Segment Start: Exercise material
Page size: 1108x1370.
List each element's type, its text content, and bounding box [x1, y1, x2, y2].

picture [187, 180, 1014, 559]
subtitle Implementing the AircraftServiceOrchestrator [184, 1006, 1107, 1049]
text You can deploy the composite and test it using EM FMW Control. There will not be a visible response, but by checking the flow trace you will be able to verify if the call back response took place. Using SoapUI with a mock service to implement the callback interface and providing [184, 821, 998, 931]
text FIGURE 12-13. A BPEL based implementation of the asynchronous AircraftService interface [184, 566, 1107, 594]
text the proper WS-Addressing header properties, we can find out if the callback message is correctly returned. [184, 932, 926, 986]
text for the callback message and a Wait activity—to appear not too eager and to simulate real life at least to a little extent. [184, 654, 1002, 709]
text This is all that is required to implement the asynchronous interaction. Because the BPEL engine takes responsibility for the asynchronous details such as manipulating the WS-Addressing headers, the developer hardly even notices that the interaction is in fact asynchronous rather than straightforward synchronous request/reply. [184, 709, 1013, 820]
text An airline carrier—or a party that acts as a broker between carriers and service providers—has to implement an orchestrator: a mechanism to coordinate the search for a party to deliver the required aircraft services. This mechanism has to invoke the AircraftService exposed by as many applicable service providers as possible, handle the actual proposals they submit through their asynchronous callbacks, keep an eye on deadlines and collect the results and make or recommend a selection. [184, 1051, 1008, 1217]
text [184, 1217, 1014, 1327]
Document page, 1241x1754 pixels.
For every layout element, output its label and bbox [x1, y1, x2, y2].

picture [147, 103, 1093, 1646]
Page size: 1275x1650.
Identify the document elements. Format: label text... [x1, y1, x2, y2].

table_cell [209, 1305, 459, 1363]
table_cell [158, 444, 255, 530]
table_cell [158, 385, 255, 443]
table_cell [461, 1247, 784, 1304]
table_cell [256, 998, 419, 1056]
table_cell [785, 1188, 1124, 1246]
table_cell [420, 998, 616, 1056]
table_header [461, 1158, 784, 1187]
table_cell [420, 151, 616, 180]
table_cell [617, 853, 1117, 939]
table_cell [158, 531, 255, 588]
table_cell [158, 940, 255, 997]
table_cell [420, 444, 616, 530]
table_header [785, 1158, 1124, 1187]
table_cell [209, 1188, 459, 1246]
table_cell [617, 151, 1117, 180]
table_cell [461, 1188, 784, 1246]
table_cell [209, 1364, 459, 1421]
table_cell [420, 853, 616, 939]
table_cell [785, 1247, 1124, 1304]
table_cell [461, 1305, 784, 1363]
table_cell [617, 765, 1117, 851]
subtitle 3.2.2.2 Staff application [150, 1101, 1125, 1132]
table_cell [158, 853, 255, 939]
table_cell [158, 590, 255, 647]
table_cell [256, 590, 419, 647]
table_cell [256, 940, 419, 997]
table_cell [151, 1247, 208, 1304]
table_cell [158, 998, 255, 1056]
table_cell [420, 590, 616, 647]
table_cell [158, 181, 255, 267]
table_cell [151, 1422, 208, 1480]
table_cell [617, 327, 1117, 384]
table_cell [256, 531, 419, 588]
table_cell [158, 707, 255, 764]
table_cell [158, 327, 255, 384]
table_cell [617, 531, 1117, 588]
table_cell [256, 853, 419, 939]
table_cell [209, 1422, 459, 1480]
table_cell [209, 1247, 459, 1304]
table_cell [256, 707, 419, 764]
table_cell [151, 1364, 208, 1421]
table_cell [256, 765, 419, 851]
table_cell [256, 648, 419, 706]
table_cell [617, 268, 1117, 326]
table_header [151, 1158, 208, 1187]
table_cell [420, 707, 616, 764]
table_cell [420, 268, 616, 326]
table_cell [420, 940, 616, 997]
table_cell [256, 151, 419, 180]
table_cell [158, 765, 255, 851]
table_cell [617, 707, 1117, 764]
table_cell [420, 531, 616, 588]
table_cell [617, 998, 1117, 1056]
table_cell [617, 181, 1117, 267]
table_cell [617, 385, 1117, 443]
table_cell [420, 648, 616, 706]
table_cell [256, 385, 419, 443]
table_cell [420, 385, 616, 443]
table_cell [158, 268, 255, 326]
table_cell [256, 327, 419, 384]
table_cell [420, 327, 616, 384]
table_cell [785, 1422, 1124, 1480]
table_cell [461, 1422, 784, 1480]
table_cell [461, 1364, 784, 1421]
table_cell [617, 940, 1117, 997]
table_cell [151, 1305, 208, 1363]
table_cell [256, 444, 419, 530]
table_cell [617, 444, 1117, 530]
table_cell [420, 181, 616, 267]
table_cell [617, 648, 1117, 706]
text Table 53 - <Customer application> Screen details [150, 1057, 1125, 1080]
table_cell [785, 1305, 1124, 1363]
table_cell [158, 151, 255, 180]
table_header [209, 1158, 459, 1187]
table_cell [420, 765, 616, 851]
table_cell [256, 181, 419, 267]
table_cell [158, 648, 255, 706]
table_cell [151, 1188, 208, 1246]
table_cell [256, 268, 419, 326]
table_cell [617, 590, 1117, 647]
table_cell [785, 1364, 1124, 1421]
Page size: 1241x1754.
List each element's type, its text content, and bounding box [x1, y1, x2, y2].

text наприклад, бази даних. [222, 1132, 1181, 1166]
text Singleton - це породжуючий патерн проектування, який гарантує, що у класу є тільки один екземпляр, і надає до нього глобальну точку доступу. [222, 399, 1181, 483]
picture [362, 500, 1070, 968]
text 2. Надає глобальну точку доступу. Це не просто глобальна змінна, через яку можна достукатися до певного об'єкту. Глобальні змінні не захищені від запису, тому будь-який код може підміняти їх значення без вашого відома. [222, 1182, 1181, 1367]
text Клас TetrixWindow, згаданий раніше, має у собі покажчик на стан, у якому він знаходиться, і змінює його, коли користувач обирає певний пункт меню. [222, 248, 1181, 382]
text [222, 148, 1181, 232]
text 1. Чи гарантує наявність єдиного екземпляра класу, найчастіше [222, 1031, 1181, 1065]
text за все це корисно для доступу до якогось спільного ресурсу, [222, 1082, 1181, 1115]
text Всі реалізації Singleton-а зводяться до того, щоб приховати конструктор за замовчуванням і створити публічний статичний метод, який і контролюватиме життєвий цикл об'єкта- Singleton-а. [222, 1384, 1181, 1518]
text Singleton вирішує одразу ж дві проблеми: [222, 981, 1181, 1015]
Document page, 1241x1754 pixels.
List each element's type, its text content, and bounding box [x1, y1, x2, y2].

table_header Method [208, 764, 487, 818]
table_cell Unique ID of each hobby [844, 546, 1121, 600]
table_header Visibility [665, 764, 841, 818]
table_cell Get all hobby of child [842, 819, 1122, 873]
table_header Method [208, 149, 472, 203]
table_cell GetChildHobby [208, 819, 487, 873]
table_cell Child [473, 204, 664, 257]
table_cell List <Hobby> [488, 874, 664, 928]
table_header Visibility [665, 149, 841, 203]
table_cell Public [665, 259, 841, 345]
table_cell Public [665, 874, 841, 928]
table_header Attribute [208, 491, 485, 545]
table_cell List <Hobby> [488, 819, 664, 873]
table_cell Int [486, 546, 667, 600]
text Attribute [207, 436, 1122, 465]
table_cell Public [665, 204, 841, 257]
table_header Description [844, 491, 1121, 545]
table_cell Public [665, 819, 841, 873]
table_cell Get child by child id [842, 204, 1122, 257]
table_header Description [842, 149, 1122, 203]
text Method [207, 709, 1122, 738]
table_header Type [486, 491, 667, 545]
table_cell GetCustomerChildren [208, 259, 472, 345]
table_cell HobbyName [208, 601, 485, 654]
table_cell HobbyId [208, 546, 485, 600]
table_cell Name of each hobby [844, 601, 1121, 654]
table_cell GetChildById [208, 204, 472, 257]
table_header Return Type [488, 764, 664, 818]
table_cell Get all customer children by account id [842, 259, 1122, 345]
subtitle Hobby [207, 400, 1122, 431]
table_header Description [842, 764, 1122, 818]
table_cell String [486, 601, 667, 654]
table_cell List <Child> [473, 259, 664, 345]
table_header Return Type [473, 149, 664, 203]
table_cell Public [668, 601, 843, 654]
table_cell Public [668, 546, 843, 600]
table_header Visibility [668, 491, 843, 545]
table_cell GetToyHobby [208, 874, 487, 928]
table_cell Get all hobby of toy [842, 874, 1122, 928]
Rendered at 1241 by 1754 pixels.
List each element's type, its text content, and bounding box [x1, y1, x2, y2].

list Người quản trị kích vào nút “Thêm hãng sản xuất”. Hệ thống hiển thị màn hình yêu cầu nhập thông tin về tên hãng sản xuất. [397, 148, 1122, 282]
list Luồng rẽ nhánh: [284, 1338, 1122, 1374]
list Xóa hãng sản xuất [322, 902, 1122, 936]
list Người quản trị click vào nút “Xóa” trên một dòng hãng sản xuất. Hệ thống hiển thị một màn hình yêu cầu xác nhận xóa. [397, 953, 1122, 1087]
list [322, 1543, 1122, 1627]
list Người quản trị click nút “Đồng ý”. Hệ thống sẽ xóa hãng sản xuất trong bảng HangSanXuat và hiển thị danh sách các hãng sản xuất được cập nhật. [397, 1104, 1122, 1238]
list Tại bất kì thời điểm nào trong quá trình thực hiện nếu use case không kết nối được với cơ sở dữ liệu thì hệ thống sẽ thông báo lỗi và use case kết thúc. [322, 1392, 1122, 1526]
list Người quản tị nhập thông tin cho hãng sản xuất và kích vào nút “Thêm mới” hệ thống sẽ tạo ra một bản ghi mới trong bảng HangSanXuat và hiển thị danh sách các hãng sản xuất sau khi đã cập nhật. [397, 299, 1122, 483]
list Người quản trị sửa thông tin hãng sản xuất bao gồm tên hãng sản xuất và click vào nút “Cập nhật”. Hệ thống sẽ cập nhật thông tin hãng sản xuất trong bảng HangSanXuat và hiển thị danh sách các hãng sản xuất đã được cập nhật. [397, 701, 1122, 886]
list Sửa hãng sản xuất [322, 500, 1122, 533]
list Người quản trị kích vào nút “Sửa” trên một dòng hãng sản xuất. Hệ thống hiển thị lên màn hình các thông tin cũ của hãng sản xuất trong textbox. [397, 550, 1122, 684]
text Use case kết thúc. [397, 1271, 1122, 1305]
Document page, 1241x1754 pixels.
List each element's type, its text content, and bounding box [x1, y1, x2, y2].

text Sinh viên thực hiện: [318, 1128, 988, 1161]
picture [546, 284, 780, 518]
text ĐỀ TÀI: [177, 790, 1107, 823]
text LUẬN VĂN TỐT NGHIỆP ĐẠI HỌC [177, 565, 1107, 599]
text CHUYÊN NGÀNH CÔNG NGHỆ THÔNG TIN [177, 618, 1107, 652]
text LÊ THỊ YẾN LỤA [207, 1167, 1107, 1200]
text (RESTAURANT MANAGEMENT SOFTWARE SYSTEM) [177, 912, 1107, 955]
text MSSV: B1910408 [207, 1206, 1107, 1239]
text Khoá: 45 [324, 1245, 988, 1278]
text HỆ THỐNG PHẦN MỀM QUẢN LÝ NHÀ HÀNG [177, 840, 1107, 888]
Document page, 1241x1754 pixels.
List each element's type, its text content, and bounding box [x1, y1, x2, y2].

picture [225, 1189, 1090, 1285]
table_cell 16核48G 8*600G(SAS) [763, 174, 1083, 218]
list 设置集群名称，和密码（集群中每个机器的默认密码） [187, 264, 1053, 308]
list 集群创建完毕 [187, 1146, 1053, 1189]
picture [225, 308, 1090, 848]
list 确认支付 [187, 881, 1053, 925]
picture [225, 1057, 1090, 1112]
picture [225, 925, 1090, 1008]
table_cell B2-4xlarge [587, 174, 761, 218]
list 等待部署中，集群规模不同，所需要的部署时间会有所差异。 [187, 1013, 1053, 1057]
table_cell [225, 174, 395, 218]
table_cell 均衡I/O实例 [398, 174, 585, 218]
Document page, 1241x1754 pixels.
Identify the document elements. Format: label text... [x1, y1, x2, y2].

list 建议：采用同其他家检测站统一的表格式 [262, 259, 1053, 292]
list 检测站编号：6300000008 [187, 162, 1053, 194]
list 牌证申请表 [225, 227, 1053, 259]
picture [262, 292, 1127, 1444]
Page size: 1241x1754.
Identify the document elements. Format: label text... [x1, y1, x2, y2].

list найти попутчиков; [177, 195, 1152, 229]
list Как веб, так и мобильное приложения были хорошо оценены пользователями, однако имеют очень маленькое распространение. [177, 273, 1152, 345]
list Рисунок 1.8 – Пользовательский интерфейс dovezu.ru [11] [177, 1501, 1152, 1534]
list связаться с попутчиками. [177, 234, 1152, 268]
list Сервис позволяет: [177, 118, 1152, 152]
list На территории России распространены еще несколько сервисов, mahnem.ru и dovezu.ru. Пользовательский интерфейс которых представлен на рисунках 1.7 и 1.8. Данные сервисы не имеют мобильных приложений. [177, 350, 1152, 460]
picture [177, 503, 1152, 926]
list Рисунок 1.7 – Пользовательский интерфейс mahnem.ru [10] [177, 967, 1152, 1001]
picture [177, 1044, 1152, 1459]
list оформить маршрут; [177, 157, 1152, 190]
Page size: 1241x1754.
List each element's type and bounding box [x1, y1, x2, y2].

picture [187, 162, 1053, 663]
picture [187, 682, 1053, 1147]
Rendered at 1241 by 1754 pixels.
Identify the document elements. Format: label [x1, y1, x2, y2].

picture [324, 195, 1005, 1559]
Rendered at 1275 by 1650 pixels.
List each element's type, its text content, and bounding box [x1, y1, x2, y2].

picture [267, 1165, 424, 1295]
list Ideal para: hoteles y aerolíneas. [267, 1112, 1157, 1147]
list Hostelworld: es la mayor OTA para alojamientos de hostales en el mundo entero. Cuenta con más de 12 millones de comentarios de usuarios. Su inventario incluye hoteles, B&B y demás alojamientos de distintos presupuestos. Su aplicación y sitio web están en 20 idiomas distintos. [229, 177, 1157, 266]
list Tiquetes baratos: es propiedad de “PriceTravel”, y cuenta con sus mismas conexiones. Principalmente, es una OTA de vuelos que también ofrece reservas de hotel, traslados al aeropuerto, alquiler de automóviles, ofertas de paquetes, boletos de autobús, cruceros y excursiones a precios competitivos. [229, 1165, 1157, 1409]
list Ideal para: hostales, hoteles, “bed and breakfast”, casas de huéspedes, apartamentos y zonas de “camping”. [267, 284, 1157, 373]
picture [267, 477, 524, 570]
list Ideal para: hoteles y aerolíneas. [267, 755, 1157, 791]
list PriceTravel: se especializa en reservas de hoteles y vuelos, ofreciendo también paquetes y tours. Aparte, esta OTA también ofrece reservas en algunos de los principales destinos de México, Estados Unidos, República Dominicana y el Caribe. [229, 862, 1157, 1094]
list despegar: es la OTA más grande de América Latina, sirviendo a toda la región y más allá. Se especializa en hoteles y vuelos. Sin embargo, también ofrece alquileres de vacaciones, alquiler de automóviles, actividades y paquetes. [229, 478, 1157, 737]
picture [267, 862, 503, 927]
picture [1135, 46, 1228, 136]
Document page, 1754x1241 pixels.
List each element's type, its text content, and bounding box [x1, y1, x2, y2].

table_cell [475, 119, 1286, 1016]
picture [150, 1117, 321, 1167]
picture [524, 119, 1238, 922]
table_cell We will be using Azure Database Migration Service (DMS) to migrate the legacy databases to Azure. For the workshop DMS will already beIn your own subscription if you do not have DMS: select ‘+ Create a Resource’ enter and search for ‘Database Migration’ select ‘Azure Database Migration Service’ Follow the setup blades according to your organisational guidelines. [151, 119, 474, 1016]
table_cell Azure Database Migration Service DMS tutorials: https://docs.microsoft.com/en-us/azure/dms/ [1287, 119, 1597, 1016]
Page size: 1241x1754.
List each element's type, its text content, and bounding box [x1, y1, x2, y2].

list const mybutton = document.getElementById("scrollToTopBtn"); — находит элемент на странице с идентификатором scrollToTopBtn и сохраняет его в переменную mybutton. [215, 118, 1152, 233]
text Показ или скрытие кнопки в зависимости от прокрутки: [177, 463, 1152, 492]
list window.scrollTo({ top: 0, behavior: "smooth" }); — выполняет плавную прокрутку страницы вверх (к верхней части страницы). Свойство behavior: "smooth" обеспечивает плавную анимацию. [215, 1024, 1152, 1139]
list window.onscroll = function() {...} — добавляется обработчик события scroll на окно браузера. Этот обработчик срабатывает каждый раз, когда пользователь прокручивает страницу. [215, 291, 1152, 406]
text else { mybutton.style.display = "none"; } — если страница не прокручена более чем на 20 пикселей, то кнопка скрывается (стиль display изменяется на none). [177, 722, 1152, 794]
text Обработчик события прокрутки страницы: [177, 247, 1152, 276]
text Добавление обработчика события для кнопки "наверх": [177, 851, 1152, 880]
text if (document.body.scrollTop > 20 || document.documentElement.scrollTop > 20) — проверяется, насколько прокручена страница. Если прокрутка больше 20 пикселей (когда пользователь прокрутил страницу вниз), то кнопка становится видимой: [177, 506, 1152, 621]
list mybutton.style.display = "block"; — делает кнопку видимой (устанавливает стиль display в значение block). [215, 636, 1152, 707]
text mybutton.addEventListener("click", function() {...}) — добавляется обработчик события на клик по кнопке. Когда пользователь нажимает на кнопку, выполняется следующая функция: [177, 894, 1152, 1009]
Segment End: Exercise material
**Work item:**
Among the records above, repeat exactly the line with "table_cell [461, 1188, 784, 1246]", the line with "table_cell [158, 853, 255, 939]", and every line in between, and only those.

**Output below:**
table_cell [461, 1188, 784, 1246]
table_cell [209, 1364, 459, 1421]
table_cell [420, 853, 616, 939]
table_cell [785, 1247, 1124, 1304]
table_cell [461, 1305, 784, 1363]
table_cell [617, 765, 1117, 851]
subtitle 3.2.2.2 Staff application [150, 1101, 1125, 1132]
table_cell [158, 853, 255, 939]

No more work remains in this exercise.